Verdict climatique: un coup dur selon la presse suisse

Après la décision de la Cour européenne des droits de l'homme, certains médias saluent le jugement, d'autres y voient un débordement.

Une victoire pour les "Aînées pour le climat", mais une "humiliation" pour la Suisse, selon certains éditorialistes suisses. © KEYSTONE/JEAN-CHRISTOPHE BOTT

Cette décision historique est une "humiliation" pour la Suisse, tranchent d'emblée les médias du groupe ESH. "Notre pays avait et a toujours tout pour bien faire et montrer l'exemple, peut-on lire. Mais il a préféré nier l'évidence scientifique et se conforter dans des habitudes parfois mortifères".

"L'UDC, qui milite systématiquement contre toute action concrète en faveur du climat, tient une grande part de responsabilité dans ce désaveu", ajoute le commentaire publié dans le Nouvelliste, Arcinfo et la Côte.

"Il n'est certes jamais agréable d'être pointé du doigt, surtout quand les autres pays sont loin d'être exemplaires, écrit Le Temps, revenant sur les réactions virulentes de la droite. Mais on pourrait aussi s'attendre à ce que la Suisse, avec son niveau de vie élevé et sa forte capacité d'innovation s'engage davantage".

Le gouvernement et le parlement doivent désormais prendre leurs responsabilités face à un phénomène qui porte atteinte aux droits humains de la population, écrit le quotidien. Cela passe par une mise en oeuvre "ambitieuse" de la loi climat, acceptée par le peuple l'année dernière.

Ouverture sur d'autres requêtes

Le Courrier se réjouit quant à lui que les associations de défense du climat aient, avec ce jugement, gagné en légitimité pour faire avancer le dossier climatique auprès d'un tribunal international. L'arrêt ouvre la porte à d'autres requêtes de ce type au niveau des 46 Etats membres du Conseil de l'Europe, souligne-t-il.

La décision de la CEDH est exemplaire à un moment où de plus en plus d'Etats, effrayés par la montée du populisme et un bond de l'extrême droite aux prochaines élections européennes, détricotent leurs objectifs climatiques, abondent 24 Heures et la Tribune de Genève.

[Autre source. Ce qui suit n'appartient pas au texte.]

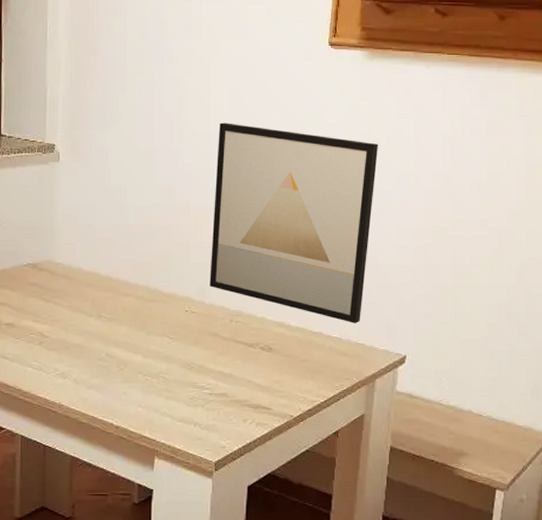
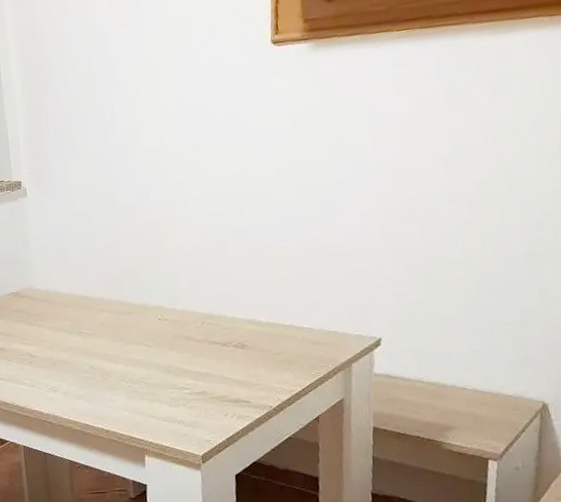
wall art: present [209,122,379,323] -> none [171,133,333,313]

"Ces politiques climatiques à reculons sont contraires à nos droits fondamentaux, écrit-elle. La justice ne s'embarrasse ni de contorsions politiques ni de chasse aux électeurs".

La population "aussi pointée du doigt"

Le journal alémanique Tages-Anzeiger s'inquiète lui que la décision de la CEDH ne s'immisce dans les décisions nationales. "Les défenseurs du climat n'ont peut-être pas assez réfléchi à ce danger: si les tribunaux déterminent de plus en plus le cours de la politique climatique, une bonne partie de la population risque de ne pas apprécier", peut-on lire.

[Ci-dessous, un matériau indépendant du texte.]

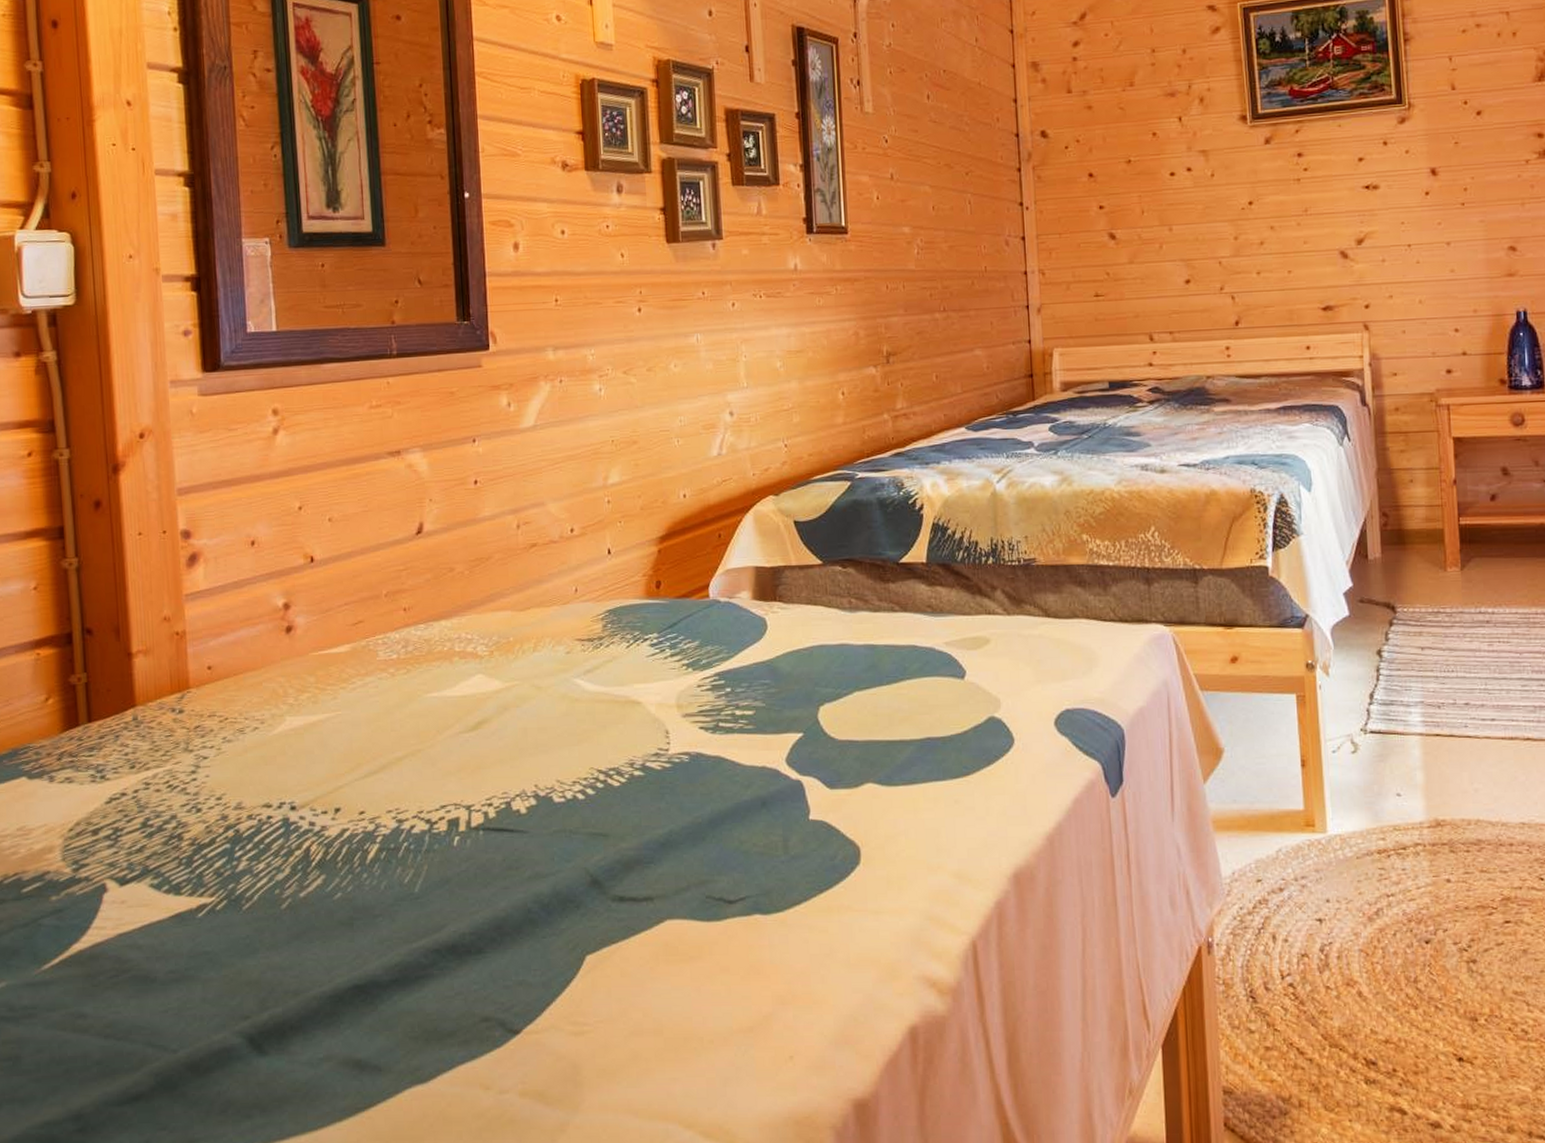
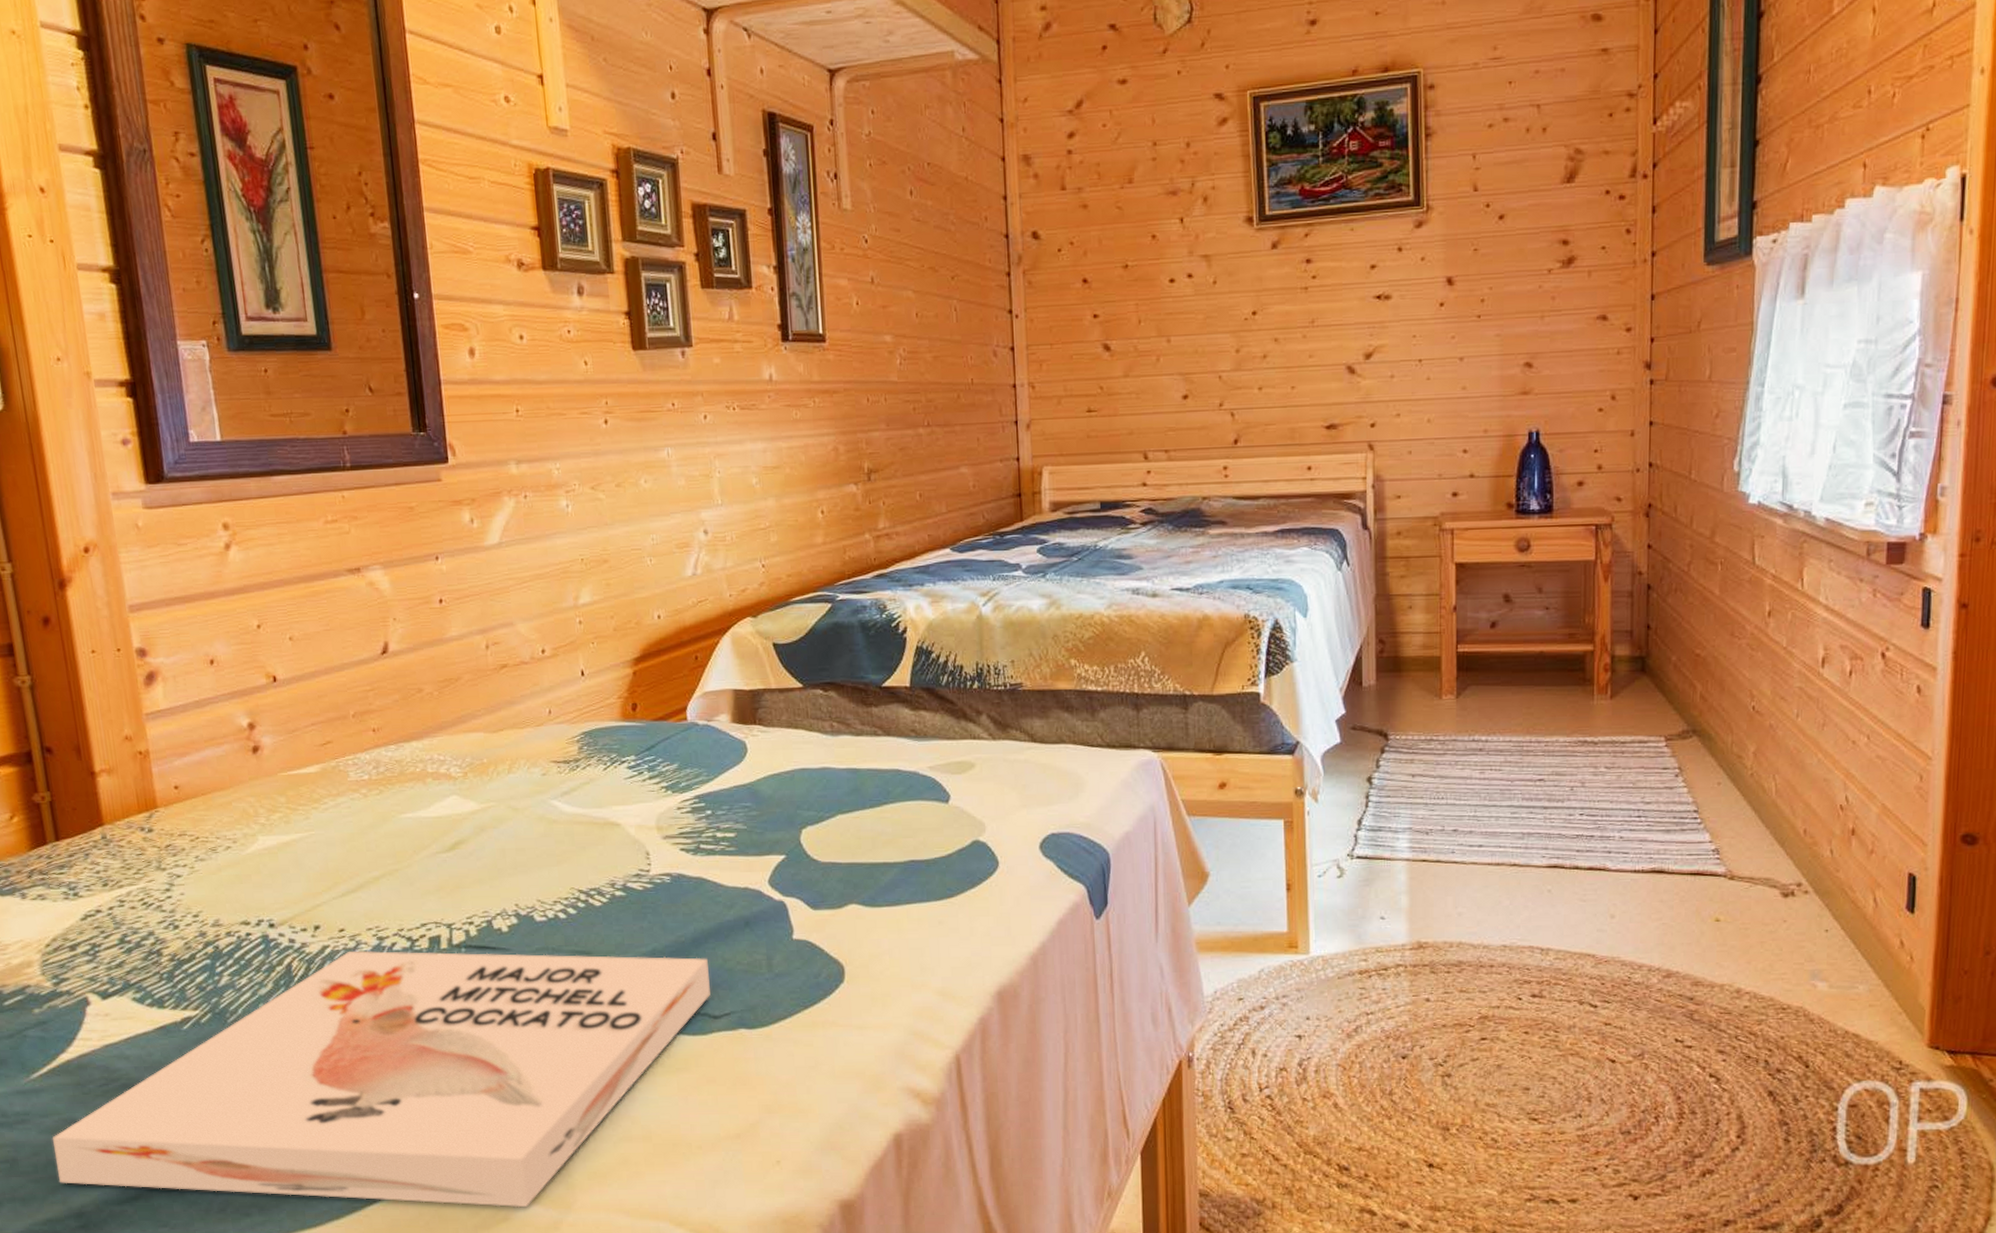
book: none [57,833,726,1108] -> present [52,950,711,1208]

"Il ne faut pas faire l'autruche. Ce n'est pas seulement la Confédération, mais bien aussi ses habitants qui sont pointés du doigt", appuie La Liberté. Forts d'un pouvoir d'achat qui fait d'eux de grands consommateurs et voyageurs, les Suisses ne sont pas prêts à renoncer à leur confort, comme l'a montré l'échec de la votation sur la loi CO2 en 2021, souligne le quotidien fribourgeois.

L'arrêt de la CEDH oblige la Confédération à prendre de vraies mesures, tout en lui laissant le choix des actions qu'elle mènera. "Cela promet un vaste débat", pronostique le titre.

Changement fondamental "peu probable"

Le Blick prédit un durcissement des fronts en matière de politique climatique tandis que la Neue Zürcher Zeitung (NZZ) qualifie le jugement de choquant. "La CEDH a une nouvelle fois montré qu'elle cultive une jurisprudence activiste qui va bien au-delà d'une protection raisonnable des droits de l'homme", peut-on lire.

Le journal zurichois juge "extrêmement problématique" que la justice internationale ait tranché sur la politique climatique du pays, dont la responsabilité revient au parlement et à la population. La NZZ affirme en outre que les aînées pour le climat ont été instrumentalisées par Greenpeace.

Les titres alémaniques du groupe CH Media, de leur côté, estiment peu probables les chances que la Suisse modifie fondamentalement sa législation climatique sur la seule base de cet arrêt. Celui-ci a la même force politique que les accords sur le climat que le Conseil fédéral a signés à Paris ou à Kyoto, observent-ils.